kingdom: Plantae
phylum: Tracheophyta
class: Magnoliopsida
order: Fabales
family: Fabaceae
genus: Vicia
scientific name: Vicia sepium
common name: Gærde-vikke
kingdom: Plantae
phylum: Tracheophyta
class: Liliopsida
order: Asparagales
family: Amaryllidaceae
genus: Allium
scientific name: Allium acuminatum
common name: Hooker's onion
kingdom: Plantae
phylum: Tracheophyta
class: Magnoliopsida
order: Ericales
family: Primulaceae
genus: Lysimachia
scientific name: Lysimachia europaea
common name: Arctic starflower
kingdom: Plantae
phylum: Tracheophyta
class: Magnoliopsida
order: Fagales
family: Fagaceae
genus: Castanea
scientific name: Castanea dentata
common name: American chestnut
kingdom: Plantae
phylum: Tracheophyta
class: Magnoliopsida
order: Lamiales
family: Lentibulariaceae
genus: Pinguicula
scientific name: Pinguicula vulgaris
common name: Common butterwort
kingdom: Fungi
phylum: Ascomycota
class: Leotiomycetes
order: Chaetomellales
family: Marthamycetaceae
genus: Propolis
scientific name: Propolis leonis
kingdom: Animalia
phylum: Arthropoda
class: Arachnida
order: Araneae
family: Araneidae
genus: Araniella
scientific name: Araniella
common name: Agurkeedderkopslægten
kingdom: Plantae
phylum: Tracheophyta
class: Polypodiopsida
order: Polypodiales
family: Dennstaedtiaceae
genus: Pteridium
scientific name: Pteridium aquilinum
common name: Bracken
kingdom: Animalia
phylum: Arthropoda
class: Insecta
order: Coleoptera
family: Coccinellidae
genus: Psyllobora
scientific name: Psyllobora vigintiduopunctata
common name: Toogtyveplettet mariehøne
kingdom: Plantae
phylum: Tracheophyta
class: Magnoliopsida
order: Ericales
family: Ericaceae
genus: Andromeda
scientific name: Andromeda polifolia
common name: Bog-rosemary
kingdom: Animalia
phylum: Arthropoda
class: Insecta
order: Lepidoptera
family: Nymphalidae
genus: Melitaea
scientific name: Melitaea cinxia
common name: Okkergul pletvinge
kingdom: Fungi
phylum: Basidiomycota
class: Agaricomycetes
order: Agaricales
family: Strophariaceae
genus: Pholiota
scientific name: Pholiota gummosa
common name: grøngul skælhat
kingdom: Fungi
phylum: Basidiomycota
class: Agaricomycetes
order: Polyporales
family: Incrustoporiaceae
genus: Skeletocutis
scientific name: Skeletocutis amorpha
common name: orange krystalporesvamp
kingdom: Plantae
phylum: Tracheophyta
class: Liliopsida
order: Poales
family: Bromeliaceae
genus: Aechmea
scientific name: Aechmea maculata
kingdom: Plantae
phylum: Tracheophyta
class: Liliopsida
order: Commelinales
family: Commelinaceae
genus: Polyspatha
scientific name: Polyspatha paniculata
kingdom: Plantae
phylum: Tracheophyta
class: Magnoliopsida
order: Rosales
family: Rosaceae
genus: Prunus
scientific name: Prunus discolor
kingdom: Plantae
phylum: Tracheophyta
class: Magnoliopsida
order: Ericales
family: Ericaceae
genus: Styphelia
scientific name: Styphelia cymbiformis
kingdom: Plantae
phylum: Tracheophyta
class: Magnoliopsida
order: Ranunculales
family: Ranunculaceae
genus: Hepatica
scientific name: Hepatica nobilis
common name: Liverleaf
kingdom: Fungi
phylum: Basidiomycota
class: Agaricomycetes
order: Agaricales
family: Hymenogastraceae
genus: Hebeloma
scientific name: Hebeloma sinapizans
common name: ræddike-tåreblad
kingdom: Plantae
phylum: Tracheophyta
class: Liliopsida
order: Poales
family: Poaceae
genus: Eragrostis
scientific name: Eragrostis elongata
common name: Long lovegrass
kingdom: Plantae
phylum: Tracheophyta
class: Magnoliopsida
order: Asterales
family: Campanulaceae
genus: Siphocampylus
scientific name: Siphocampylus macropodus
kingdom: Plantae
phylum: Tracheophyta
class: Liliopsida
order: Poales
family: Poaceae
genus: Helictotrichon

--------------------------------

** Task instructions **
Put all of the lines above into a Markdown table with two columns: Row for a running row number and Entry for the line itself. Leave out any blank lines.

** Full solution **
| Row | Entry |
|---|---|
| 1 | kingdom: Plantae |
| 2 | phylum: Tracheophyta |
| 3 | class: Magnoliopsida |
| 4 | order: Fabales |
| 5 | family: Fabaceae |
| 6 | genus: Vicia |
| 7 | scientific name: Vicia sepium |
| 8 | common name: Gærde-vikke |
| 9 | kingdom: Plantae |
| 10 | phylum: Tracheophyta |
| 11 | class: Liliopsida |
| 12 | order: Asparagales |
| 13 | family: Amaryllidaceae |
| 14 | genus: Allium |
| 15 | scientific name: Allium acuminatum |
| 16 | common name: Hooker's onion |
| 17 | kingdom: Plantae |
| 18 | phylum: Tracheophyta |
| 19 | class: Magnoliopsida |
| 20 | order: Ericales |
| 21 | family: Primulaceae |
| 22 | genus: Lysimachia |
| 23 | scientific name: Lysimachia europaea |
| 24 | common name: Arctic starflower |
| 25 | kingdom: Plantae |
| 26 | phylum: Tracheophyta |
| 27 | class: Magnoliopsida |
| 28 | order: Fagales |
| 29 | family: Fagaceae |
| 30 | genus: Castanea |
| 31 | scientific name: Castanea dentata |
| 32 | common name: American chestnut |
| 33 | kingdom: Plantae |
| 34 | phylum: Tracheophyta |
| 35 | class: Magnoliopsida |
| 36 | order: Lamiales |
| 37 | family: Lentibulariaceae |
| 38 | genus: Pinguicula |
| 39 | scientific name: Pinguicula vulgaris |
| 40 | common name: Common butterwort |
| 41 | kingdom: Fungi |
| 42 | phylum: Ascomycota |
| 43 | class: Leotiomycetes |
| 44 | order: Chaetomellales |
| 45 | family: Marthamycetaceae |
| 46 | genus: Propolis |
| 47 | scientific name: Propolis leonis |
| 48 | kingdom: Animalia |
| 49 | phylum: Arthropoda |
| 50 | class: Arachnida |
| 51 | order: Araneae |
| 52 | family: Araneidae |
| 53 | genus: Araniella |
| 54 | scientific name: Araniella |
| 55 | common name: Agurkeedderkopslægten |
| 56 | kingdom: Plantae |
| 57 | phylum: Tracheophyta |
| 58 | class: Polypodiopsida |
| 59 | order: Polypodiales |
| 60 | family: Dennstaedtiaceae |
| 61 | genus: Pteridium |
| 62 | scientific name: Pteridium aquilinum |
| 63 | common name: Bracken |
| 64 | kingdom: Animalia |
| 65 | phylum: Arthropoda |
| 66 | class: Insecta |
| 67 | order: Coleoptera |
| 68 | family: Coccinellidae |
| 69 | genus: Psyllobora |
| 70 | scientific name: Psyllobora vigintiduopunctata |
| 71 | common name: Toogtyveplettet mariehøne |
| 72 | kingdom: Plantae |
| 73 | phylum: Tracheophyta |
| 74 | class: Magnoliopsida |
| 75 | order: Ericales |
| 76 | family: Ericaceae |
| 77 | genus: Andromeda |
| 78 | scientific name: Andromeda polifolia |
| 79 | common name: Bog-rosemary |
| 80 | kingdom: Animalia |
| 81 | phylum: Arthropoda |
| 82 | class: Insecta |
| 83 | order: Lepidoptera |
| 84 | family: Nymphalidae |
| 85 | genus: Melitaea |
| 86 | scientific name: Melitaea cinxia |
| 87 | common name: Okkergul pletvinge |
| 88 | kingdom: Fungi |
| 89 | phylum: Basidiomycota |
| 90 | class: Agaricomycetes |
| 91 | order: Agaricales |
| 92 | family: Strophariaceae |
| 93 | genus: Pholiota |
| 94 | scientific name: Pholiota gummosa |
| 95 | common name: grøngul skælhat |
| 96 | kingdom: Fungi |
| 97 | phylum: Basidiomycota |
| 98 | class: Agaricomycetes |
| 99 | order: Polyporales |
| 100 | family: Incrustoporiaceae |
| 101 | genus: Skeletocutis |
| 102 | scientific name: Skeletocutis amorpha |
| 103 | common name: orange krystalporesvamp |
| 104 | kingdom: Plantae |
| 105 | phylum: Tracheophyta |
| 106 | class: Liliopsida |
| 107 | order: Poales |
| 108 | family: Bromeliaceae |
| 109 | genus: Aechmea |
| 110 | scientific name: Aechmea maculata |
| 111 | kingdom: Plantae |
| 112 | phylum: Tracheophyta |
| 113 | class: Liliopsida |
| 114 | order: Commelinales |
| 115 | family: Commelinaceae |
| 116 | genus: Polyspatha |
| 117 | scientific name: Polyspatha paniculata |
| 118 | kingdom: Plantae |
| 119 | phylum: Tracheophyta |
| 120 | class: Magnoliopsida |
| 121 | order: Rosales |
| 122 | family: Rosaceae |
| 123 | genus: Prunus |
| 124 | scientific name: Prunus discolor |
| 125 | kingdom: Plantae |
| 126 | phylum: Tracheophyta |
| 127 | class: Magnoliopsida |
| 128 | order: Ericales |
| 129 | family: Ericaceae |
| 130 | genus: Styphelia |
| 131 | scientific name: Styphelia cymbiformis |
| 132 | kingdom: Plantae |
| 133 | phylum: Tracheophyta |
| 134 | class: Magnoliopsida |
| 135 | order: Ranunculales |
| 136 | family: Ranunculaceae |
| 137 | genus: Hepatica |
| 138 | scientific name: Hepatica nobilis |
| 139 | common name: Liverleaf |
| 140 | kingdom: Fungi |
| 141 | phylum: Basidiomycota |
| 142 | class: Agaricomycetes |
| 143 | order: Agaricales |
| 144 | family: Hymenogastraceae |
| 145 | genus: Hebeloma |
| 146 | scientific name: Hebeloma sinapizans |
| 147 | common name: ræddike-tåreblad |
| 148 | kingdom: Plantae |
| 149 | phylum: Tracheophyta |
| 150 | class: Liliopsida |
| 151 | order: Poales |
| 152 | family: Poaceae |
| 153 | genus: Eragrostis |
| 154 | scientific name: Eragrostis elongata |
| 155 | common name: Long lovegrass |
| 156 | kingdom: Plantae |
| 157 | phylum: Tracheophyta |
| 158 | class: Magnoliopsida |
| 159 | order: Asterales |
| 160 | family: Campanulaceae |
| 161 | genus: Siphocampylus |
| 162 | scientific name: Siphocampylus macropodus |
| 163 | kingdom: Plantae |
| 164 | phylum: Tracheophyta |
| 165 | class: Liliopsida |
| 166 | order: Poales |
| 167 | family: Poaceae |
| 168 | genus: Helictotrichon |